- _Вопросы и задания_
1 - Ответьте на вопросы по отрывку:
(a) Сколько лет было девочке Даше?
(b) На какой улице стоял бабушкин дом?
(c) Как зовут жену, которая появляется на пороге?
2 - Пожалуйста, дословно перепишите часть отрывка между словами «И действительно вдруг» и «о их любви.», включая их.

------ Исходный отрывок ------

Пятилетняя девочка Даша, дочь нашей приятельницы, однажды спросила у церковного старосты: «Бог придет?» – «Обязательно придет», – ответил он. «Когда Бог придет, то позвоните, пожайлуста, моей маме». – «Обязательно позвоню», – пообещал церковный староста.
Мне думается, что Борис Бондаренко и писал в терпеливом ожидании Бога, может и чувствовал его присутствие за окнами, на сиротской улице, заросшей топтун-травой, ожидая всем сердцем, когда скрипнет похилившееся крылечко, отпахнется дверь, и в пустынное невзрачное жило войдет Он. Затворник опустится перед Ним на колени и скажет: «Господь, я исполнил Твой урок...»
И действительно вдруг захрустит снег под закуржавленным оконцем, протяжливо вскрикнет набрякшая дверь, и вместе с облаком морозного пара появляется на пороге жена Надежда с авоськами и сумками, его верный охранитель, ангел спасения...
1
Откуда выплеснулось такое длинное вступление, вроде бы совсем лишнее, постороннее для моей «книги переживаний», никоим боком не приникающее к ней, – не объяснить... Ведь речь-то пойдет о моих родителях, о их любви.
Пробовал начать с описания родовой избы (как и полагается в солидных мемуарах), того гнезда, в котором я однажды вылупился из материной родильницы и открыл на Божий свет глазенки; бабушкин дом стоял в верхнем конце Окладниковой слободки (города Мезени), по улице Первомайской, о край пространного, бесконечного болота, переходящего за речкой Пыей в Малоземельскую тундру. Выпрыгнув из окна можно было при великом старании убрести по северным моховым палестинам аж до Карского моря, на гибельный край белого света... Так и шли когда-то, будто завороженные пространством, поморы-землепроходцы. Зимами родное болото превращалось в слепящее белое море с волнами-застругами, на первый взгляд совершенно безжизненное, мертвое, но мы-то знали, что по зарослям кустарника-еры бегают стайки куропотей, там шляются лисы, в поисках добычи, мечут бисер следов зайцы, выскакивая на поедь из ближних ворг, там шастают волки; под весенним солнцем снег крепчал, оплавлялся, покрывался ледяной бронею, хрустящей корочкой-настом, он свободно держал даже взрослого человека и можно было пройти болотом во все концы света... В конце мая с белыми ночами тундра зацветала, торопливо наливалась зазывными яркими красками, превращалась в цветной радостный ковер, и от него в распахнутые окна наносило сладким хмельным духом канаварника, сихи, голубели, морошки, моховой прели, иван-чая, а чуть потянет ветерок с лета, как сразу же вся травичка оживеет, всколыхнется, – и шелковистая трава – пушица, похожая на крохотных цыплят, и ярко-желтый зверобой, и фиолетовый кипрей, и осотник, и зонтики корянки, – затрепещет вразнобой, потянется, зазывая нас, детишек, к себе... Но на болоте пока нечего делать, там несытно, бродно для детских ножонок, маятно от духоты, мы пока пасемся по свежей пахоте, где плугом вывернуты на белый свет желтые сладкие корешки. А с конца июля тундра – наш выгон, наша пастьба; на ближних к дому кочках мы отъедаемся, толчем в бутылках первую наспевшую ягоду, выжимаем сок, и похожие на молочных козлят, днями не вылезаем с болота, набивая животишко лешевой едою...

------ Исходные данные ------

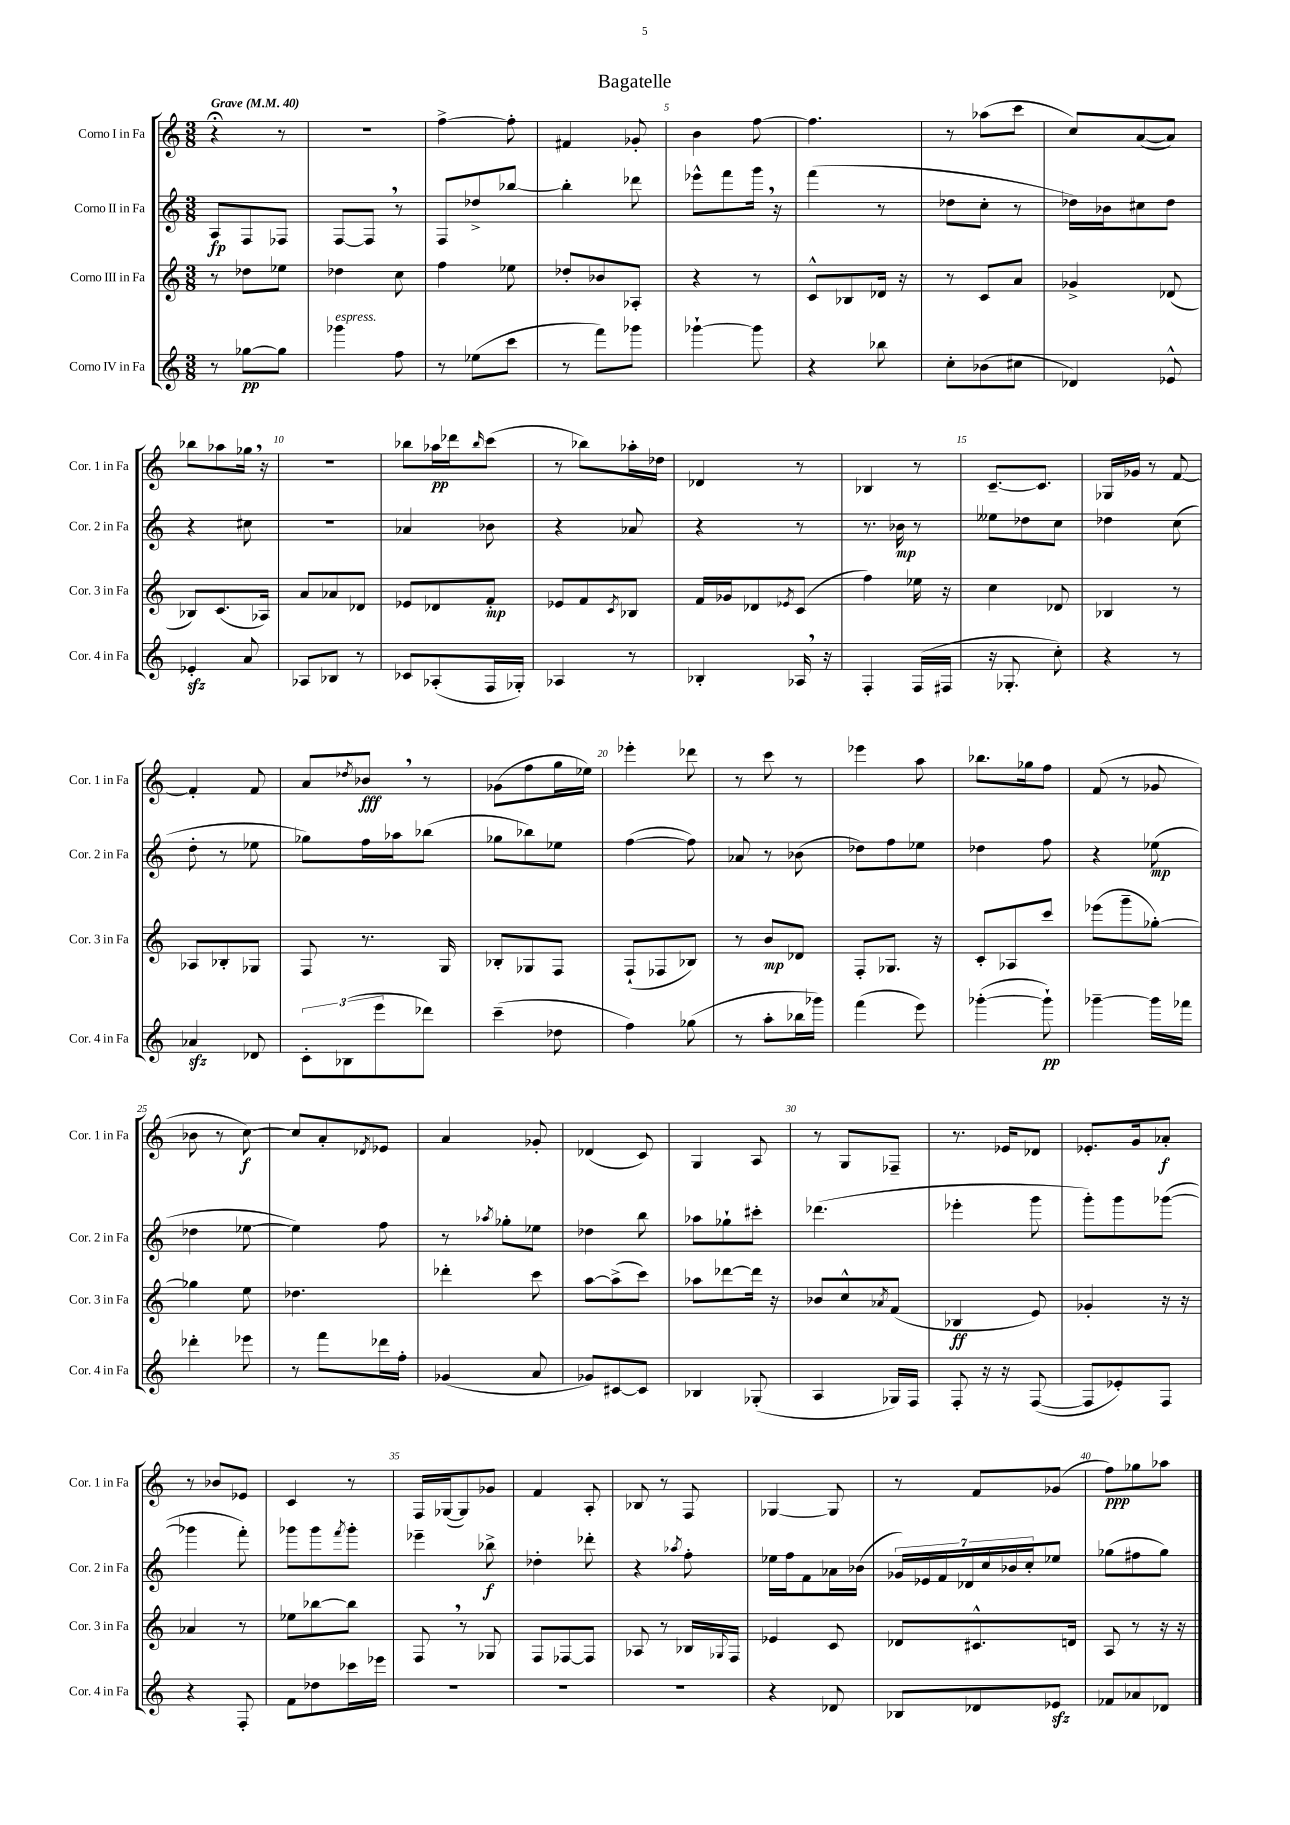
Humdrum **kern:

------

- _Ответы к заданиям_
1 -
(a) Пять лет.
(b) На улице Первомайской.
(c) Надежда.

2 -
И действительно вдруг захрустит снег под закуржавленным оконцем, протяжливо вскрикнет набрякшая дверь, и вместе с облаком морозного пара появляется на пороге жена Надежда с авоськами и сумками, его верный охранитель, ангел спасения...
1
Откуда выплеснулось такое длинное вступление, вроде бы совсем лишнее, постороннее для моей «книги переживаний», никоим боком не приникающее к ней, – не объяснить... Ведь речь-то пойдет о моих родителях, о их любви.